と言う事で、Eval_Cycleの長い旅はやっと終わったのです。

長い旅を振り返ってみると、Eval_Cycleって、継続って言うかCPS変換されてるんですね。 OP_Eval -> OP_E0ARGS -> OP_E1ARGS -> OP_E2ARGS -> OP_E3ARGS -> APPLY -> T_PEIM2 -> OP_EVEND という具合に(PRIM2族の場合)制御が流れるように仕組まれてる。

馬鹿とgdbは使いよう

ここまで、gdb の n(ext)コマンドとb(reak)コマンドを主に使ってきた。でも、冒頭のQuick referenceを 見てたら、もっと便利に使えるコマンドが載ってたよ。

  1. tb 一回だけbreak させるコマンド
  2. watch ある変数を見張ってて、値が変化したらbreak
  3. finish 関数の終わりまで、継続実行
  4. until for(or while)の終わりまで実行

ちと遊んでいたら、、、

こうして、いろいろ遊んでいたら、gensym なんて言う手続きに遭遇した。これってMACROによく 登場するやつだ。だぶる事がないSYMBOLを作ってくれるはずなんだが。。

> (gensym)
g0
> (gensym)
g0

だぶってるじゃん。goshではどうなるか、調べてみると、

gosh> (gensym)
G1
gosh> (gensym)
G2

そうだよなあ。こうならなくっちゃ。ひょっとして、20年を経て、今蘇ったBUG? 早速、ソースを見る。

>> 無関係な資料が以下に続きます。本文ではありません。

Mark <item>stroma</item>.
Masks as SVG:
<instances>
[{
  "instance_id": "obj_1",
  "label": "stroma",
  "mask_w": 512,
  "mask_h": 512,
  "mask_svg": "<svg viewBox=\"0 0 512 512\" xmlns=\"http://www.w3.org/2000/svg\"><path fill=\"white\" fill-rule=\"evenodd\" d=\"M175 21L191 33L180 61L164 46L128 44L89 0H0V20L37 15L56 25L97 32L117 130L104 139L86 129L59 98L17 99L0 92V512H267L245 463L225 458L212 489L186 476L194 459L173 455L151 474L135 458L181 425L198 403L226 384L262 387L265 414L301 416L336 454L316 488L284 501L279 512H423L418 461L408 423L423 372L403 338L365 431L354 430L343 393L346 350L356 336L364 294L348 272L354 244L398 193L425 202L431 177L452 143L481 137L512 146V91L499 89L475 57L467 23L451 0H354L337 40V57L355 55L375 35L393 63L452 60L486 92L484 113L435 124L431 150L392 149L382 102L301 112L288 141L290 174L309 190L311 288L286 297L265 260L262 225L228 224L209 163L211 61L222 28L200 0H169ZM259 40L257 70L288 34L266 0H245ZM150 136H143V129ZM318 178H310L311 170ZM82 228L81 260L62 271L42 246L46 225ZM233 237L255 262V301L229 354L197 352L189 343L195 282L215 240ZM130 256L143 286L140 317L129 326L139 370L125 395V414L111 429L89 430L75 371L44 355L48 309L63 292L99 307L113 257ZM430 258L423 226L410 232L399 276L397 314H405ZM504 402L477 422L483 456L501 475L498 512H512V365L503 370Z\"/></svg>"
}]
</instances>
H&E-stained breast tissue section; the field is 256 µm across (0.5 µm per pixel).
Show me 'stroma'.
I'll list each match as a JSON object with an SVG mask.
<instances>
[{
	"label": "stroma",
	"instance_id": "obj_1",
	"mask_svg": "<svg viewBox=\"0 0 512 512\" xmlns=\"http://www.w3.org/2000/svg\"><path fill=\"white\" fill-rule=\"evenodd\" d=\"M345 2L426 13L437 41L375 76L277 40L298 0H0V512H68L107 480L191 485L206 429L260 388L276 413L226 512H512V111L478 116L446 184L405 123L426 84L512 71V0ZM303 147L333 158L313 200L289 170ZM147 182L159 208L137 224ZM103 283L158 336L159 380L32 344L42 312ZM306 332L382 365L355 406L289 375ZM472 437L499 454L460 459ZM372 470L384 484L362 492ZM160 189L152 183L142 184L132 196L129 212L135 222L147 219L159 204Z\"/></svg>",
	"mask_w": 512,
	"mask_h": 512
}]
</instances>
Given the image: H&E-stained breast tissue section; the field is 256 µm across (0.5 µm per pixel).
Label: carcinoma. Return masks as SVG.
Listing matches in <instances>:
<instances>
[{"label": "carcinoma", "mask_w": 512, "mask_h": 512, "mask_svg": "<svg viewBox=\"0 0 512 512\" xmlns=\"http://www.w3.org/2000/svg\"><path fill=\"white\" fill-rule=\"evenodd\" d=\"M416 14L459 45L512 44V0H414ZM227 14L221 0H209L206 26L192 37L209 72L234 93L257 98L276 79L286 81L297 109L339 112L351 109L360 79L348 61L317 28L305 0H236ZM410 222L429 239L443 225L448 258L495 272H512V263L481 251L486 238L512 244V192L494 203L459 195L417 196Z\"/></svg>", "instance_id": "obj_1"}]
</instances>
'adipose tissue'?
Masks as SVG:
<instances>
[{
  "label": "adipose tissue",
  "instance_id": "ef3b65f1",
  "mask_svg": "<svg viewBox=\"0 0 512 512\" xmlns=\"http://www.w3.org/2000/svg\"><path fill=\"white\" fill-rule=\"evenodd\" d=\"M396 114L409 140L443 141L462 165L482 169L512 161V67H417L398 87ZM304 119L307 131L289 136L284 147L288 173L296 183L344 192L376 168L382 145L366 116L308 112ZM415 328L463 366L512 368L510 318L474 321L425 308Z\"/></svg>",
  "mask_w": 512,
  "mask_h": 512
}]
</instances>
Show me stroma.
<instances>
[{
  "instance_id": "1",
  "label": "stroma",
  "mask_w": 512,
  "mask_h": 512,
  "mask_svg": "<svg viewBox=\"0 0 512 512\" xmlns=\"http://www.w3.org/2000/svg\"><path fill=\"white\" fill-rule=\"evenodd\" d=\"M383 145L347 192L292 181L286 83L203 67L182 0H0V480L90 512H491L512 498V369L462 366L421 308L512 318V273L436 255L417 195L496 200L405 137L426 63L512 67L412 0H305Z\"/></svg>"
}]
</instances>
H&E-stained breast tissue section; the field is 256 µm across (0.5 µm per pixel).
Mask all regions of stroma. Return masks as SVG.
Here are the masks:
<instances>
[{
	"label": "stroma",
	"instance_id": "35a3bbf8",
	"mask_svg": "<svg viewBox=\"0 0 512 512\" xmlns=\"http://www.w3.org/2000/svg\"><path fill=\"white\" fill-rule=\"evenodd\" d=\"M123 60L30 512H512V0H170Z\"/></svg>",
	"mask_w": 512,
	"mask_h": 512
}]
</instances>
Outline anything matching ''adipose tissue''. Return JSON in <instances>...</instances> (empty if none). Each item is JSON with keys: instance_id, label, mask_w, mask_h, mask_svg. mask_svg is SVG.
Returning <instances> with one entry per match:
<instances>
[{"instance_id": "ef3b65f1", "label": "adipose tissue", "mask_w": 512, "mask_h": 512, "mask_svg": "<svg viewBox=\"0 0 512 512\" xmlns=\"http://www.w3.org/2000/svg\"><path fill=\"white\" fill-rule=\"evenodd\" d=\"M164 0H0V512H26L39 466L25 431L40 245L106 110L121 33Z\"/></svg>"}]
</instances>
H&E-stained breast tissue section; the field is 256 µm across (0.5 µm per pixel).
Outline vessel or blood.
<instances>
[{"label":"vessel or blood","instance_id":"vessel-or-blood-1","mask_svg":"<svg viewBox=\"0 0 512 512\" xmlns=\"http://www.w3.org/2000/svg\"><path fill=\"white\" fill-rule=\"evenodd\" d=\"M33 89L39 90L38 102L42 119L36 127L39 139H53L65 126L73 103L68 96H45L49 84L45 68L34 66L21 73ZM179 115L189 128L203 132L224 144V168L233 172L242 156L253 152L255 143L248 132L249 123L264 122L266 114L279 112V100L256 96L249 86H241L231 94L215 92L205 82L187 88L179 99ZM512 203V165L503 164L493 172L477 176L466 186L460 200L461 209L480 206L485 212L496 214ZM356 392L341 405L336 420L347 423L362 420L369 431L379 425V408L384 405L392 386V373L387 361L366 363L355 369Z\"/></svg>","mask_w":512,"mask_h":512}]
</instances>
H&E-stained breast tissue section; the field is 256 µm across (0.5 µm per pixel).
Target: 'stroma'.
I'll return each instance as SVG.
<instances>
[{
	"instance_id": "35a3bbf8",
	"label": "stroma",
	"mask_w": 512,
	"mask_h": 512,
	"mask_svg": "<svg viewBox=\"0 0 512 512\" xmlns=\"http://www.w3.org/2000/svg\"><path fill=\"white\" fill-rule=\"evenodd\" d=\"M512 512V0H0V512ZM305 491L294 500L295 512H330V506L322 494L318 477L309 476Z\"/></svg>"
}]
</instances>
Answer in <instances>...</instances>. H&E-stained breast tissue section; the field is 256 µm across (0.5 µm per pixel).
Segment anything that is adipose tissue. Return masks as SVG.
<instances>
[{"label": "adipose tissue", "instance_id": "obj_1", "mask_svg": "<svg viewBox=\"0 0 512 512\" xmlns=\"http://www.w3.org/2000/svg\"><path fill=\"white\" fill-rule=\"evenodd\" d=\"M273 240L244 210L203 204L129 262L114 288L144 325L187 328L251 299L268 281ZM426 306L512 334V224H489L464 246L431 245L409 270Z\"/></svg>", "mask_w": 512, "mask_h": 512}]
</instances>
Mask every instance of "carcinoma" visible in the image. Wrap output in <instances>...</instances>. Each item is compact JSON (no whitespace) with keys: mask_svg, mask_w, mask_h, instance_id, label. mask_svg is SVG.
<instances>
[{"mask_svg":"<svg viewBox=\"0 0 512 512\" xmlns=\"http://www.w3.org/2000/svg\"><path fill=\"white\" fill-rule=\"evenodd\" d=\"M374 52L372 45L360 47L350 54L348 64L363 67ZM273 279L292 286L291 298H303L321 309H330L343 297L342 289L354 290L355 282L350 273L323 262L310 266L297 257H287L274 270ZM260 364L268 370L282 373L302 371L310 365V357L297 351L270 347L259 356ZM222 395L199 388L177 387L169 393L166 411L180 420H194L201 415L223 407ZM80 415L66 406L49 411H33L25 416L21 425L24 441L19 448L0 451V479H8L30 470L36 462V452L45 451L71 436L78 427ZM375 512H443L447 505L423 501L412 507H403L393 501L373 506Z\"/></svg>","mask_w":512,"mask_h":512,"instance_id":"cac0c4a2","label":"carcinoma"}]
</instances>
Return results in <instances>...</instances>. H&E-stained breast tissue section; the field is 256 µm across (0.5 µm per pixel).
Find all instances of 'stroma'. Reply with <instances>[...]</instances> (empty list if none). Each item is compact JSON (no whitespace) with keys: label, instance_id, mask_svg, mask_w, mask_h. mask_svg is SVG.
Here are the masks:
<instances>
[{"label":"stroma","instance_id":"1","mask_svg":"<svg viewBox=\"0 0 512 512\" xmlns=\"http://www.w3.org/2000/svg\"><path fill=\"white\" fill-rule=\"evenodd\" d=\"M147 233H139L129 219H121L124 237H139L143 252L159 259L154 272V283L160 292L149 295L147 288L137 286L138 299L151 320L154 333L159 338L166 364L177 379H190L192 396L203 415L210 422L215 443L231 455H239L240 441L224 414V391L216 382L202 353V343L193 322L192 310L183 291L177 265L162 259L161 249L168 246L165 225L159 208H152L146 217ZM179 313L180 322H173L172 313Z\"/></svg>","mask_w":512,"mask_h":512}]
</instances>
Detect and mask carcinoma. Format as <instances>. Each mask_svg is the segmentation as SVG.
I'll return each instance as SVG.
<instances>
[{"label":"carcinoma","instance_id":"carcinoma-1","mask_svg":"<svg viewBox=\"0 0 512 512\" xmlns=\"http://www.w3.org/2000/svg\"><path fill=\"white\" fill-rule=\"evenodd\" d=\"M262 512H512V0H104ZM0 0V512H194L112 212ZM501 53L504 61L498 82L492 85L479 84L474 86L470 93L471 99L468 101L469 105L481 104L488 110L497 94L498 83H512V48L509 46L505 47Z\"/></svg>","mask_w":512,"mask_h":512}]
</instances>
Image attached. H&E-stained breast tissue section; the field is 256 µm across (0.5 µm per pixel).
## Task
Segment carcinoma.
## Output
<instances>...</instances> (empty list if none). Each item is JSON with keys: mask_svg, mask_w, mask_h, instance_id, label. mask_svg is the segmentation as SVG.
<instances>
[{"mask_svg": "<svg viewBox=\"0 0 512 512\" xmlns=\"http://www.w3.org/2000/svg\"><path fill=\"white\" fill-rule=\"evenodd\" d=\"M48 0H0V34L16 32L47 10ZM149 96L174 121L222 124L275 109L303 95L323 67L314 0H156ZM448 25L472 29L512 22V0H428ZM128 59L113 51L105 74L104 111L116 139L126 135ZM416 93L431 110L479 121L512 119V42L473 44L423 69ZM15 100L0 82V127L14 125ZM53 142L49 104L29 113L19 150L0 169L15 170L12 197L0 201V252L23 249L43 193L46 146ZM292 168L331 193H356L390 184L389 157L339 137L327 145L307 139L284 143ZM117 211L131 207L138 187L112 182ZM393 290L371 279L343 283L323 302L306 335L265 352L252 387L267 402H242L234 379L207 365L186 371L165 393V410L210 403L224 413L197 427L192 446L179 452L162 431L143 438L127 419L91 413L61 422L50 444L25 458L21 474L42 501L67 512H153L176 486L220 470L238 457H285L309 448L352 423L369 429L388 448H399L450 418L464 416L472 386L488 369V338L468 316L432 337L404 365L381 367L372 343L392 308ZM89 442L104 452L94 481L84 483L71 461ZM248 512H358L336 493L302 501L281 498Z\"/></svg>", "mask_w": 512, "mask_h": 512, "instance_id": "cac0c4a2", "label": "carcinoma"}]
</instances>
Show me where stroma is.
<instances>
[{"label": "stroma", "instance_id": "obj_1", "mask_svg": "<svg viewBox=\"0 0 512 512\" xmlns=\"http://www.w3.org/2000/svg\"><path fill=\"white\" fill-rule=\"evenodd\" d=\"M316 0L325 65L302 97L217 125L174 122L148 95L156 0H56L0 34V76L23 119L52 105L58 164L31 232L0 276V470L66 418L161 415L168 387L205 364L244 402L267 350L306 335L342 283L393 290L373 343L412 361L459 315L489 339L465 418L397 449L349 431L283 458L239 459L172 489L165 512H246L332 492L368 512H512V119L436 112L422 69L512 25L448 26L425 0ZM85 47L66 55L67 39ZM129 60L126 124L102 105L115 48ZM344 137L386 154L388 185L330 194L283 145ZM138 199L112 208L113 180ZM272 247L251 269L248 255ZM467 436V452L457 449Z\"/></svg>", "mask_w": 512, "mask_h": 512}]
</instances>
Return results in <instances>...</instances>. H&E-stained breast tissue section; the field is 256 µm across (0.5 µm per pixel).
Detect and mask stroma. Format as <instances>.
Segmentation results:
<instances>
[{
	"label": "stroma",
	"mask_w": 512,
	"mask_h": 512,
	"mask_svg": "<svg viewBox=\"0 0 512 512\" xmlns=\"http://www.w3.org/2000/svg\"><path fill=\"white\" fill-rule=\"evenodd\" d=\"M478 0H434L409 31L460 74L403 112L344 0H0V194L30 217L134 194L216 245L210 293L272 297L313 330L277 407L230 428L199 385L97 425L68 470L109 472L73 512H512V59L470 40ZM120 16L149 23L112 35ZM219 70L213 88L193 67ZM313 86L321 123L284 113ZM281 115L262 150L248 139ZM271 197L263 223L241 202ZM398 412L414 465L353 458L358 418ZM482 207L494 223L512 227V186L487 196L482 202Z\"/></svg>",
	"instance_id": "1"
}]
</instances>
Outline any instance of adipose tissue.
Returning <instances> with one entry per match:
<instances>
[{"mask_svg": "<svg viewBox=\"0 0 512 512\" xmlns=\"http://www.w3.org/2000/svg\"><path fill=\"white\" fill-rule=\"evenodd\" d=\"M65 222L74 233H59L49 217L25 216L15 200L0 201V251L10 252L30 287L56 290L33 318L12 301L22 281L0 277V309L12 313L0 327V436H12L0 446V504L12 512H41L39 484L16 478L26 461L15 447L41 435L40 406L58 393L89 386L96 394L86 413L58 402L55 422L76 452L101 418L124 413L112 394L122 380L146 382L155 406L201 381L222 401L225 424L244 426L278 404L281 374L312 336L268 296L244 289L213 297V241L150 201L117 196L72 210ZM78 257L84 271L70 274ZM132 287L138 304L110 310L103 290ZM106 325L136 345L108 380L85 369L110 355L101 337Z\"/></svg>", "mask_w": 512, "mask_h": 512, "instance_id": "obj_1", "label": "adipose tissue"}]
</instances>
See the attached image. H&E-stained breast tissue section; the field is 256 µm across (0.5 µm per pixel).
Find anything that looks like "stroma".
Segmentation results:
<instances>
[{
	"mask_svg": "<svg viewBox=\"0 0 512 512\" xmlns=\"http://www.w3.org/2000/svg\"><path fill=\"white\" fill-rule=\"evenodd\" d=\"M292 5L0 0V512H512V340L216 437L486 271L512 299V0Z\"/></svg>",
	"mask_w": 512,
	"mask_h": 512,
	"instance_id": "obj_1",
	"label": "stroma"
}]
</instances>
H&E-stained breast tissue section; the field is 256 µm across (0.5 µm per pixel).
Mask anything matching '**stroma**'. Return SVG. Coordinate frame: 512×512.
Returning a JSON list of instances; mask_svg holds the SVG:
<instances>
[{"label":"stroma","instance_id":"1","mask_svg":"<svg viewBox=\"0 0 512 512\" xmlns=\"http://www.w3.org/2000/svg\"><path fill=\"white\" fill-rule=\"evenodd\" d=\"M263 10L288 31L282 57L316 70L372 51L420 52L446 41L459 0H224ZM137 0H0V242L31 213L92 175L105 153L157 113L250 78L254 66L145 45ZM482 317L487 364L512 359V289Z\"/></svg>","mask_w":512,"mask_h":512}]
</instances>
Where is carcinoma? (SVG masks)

[sakae@nil ~/v110/src]$ grep gensym *.c
init.c:    mk_prim2(PR_GENSYM, "gensym", AT_LEAST_N(0));
mk.c:pointer gensym(head)
prim.c:pointer PR_GENSYM() /* gensym */
prim.c:            Error("gensym -- first argument must be string");
prim.c:        return (gensym(strvalue(args[1])));
prim.c:    } else return(gensym(NULL));

本体は、mk.c に有り?

pointer gensym(head)
char *head;
{
    long symcnt = 0, len;
    register pointer x;
    int hashpos;

    do {
        /* generate a symbol, test whether it is new or not */
        if (head != NULL)
            sprintf(&strbuff[0], "%s%lu", head, symcnt++);
        else
            sprintf(&strbuff[0], "G%lu", symcnt++);
        /* check in oblist */
        len = (long)strlen(&strbuff[0]);
        hashpos = hash(&strbuff[0], len);
        for (x = oblist[hashpos]; x != NIL ; x = cdr(x)) {
            if (str_eqv(&strbuff[0], len, symname(car(x)), symlen(car(x))))
                break;
        }
    } while (x != NIL);
    x = mk_sym(&strbuff[0], len, STDCHARCASE);
    return (x);
}

どう動くのかな? 引数は有っても無くてもよくて、無い場合は、"G"で始まる文字に連番の 数字をくっつけて、仮のシンボルを作る。それが、既に登録されてない(新規)事を確認した 後、登録してるんか。あれ? 先ほどの例では、"g1"から始まったな。"G1"を確認して"g1"を 登録してたら、おかしいよね。STDCHARCASEを確認したら小文字に変換を指定されてたよ。

どう修正してもいいけど、私は、頭文字を最初から"g"にした。

> (gensym)
g0
> (gensym)
g1

直った。直した。パチパチパチ。